Le opinioni

Un augurio per il 2024: impariamo a collaborare

Scritto il

Tempo di tirare qualche somma sul 2023 e sbirciare il 2024. Abbiamo vissuto un anno veramente particolare. Per molti è stato un anno “post”: post pandemia, post lavoro, post recessione, post spread impazziti e post risorse (europee) perdute. Non è stato un anno perfetto, ma per molti versi alcuni dei problemi che l’Italia si porta dietro sono impossibili da superare, almeno in un solo anno. Un esempio è l’andamento dei salari reali nel nostro Paese. Tra il 1991 e il 2022, cioè per ben 31 anni, è rimasto fermo, con una crescita di appena l’1%, a fronte del 32,5% in media registrato nell’area Ocse. È una statistica che non potrebbe cambiare neanche Mandrake, perlomeno non in un anno.

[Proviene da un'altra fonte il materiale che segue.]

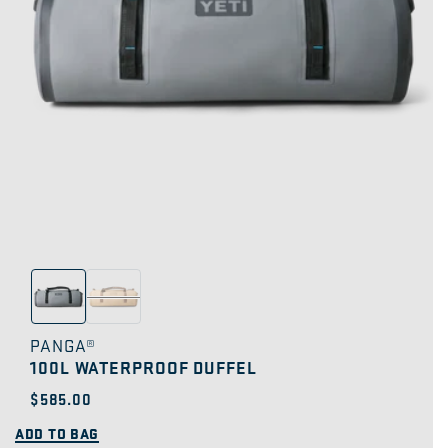
PANGA®
100L WATERPROOF DUFFEL
Regular
$585.00
price
ADD TO BAG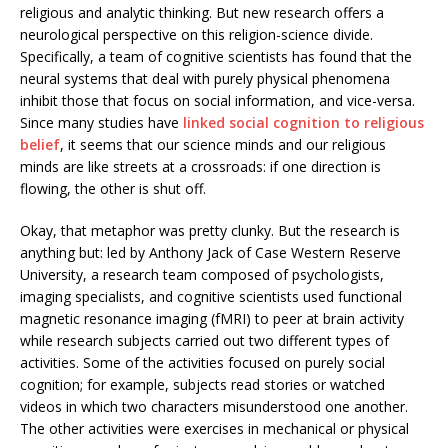
religious and analytic thinking. But new research offers a
neurological perspective on this religion-science divide.
Specifically, a team of cognitive scientists has found that the
neural systems that deal with purely physical phenomena
inhibit those that focus on social information, and vice-versa.
Since many studies have
linked social cognition to religious
belief
, it seems that our science minds and our religious
minds are like streets at a crossroads: if one direction is
flowing, the other is shut off.
Okay, that metaphor was pretty clunky. But the research is
anything but: led by Anthony Jack of Case Western Reserve
University, a research team composed of psychologists,
imaging specialists, and cognitive scientists used functional
magnetic resonance imaging (fMRI) to peer at brain activity
while research subjects carried out two different types of
activities. Some of the activities focused on purely social
cognition; for example, subjects read stories or watched
videos in which two characters misunderstood one another.
The other activities were exercises in mechanical or physical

Tuttavia, le cose non sono andate affatto male. Ad esempio, non siamo entrati in quella recessione che molti economisti davano per scontata. La disoccupazione è rimasta stabile con un record di occupati (23,6 milioni) che a sua volta porta a un fenomeno emergente inedito, perlomeno da noi. È il labour shortage, cioè la carenza di lavoratori: la difficoltà dei datori di lavoro a coprire i posti vacanti.

Tutto rose e fiori? Ovviamente no. Nel settore del lavoro e la filosofia che c’è dietro, sta emergendo un problema di mentalità. Molti giovani nel nostro Paese si muovono su binari decisamente vecchi. Ripetono schemi e modelli ormai superati, obsoleti, senza portare alcun contributo di innovazione. È sbagliato, perché il potenziale di una persona non è legato all’età ma alla sua passione, alla sua voglia di apprendere e, perché no, anche alla sua intelligenza. Essere giovani o vecchi conta relativamente. E poi, diciamoci la verità, non è neanche merito nostro: il tempo passa comunque, malgrado noi.

C’è un’altra qualità che manca: la capacità di collaborare. Siamo troppo orgogliosi e individualisti. L’istinto è quello di andare ognuno per la sua strada. Un peccato spesso mortale perché, quando si trova qualcuno più bravo di noi, la scelta giusta invece è quella di collaborare, non di mettersi in competizione. Tuttavia, come diceva Enzo Ferrari «Gli italiani perdonano tutto, ma non il successo», neanche sul posto di lavoro.

Infine, c’è un terzo aspetto preoccupante: ci stiamo già adagiando sul passato prossimo. Ad esempio, nel 2023 abbiamo fatto la nostra conoscenza con l’Intelligenza Artificiale, sulla quale molti ricercatori ignorati da quasi tutti lavoravano da tempo. È rivoluzionaria, sì, ma la prossima innovazione quale sarà?

Dopo la nascita di un intero settore economico basato sugli uni e gli zeri che vale migliaia di miliardi, la “next big thing” è il nostro stesso codice genetico. Non so quale sarà la forma concreta che prenderà la rivoluzione delle scienze biologiche, se sarà davvero la carne allevata oppure saranno nuovi farmaci rivoluzionari, trapianti di organi sintetici, malattie mortali cancellate. In ogni caso, è tutto pronto: abbiamo il codice del genoma umano, il potere di usarlo e le risorse economiche per farlo.

La scintilla di questa rivoluzione sta nel fatto che adesso si può fare molto con investimenti ridotti. È il segreto della ricerca scientifica, una caratteristica che era stata vista da Mark Twain già da 140 anni. «C’è qualcosa di affascinante nella scienza», scriveva nella sua autobiografia Vita sul Mississippi. «Si ottengono così tante congetture da un investimento così insignificante sui fatti».

Se le tecnologie sono una commodity, allora cosa può fare la differenza? Il fattore umano. Servono menti brillanti, che abbiano imparato a collaborare tra di loro e abbiano il coraggio di precorrere schemi nuovi, mettendo in discussione lo status quo. Questo è quello che dovremmo cercare nel 2024 e oltre.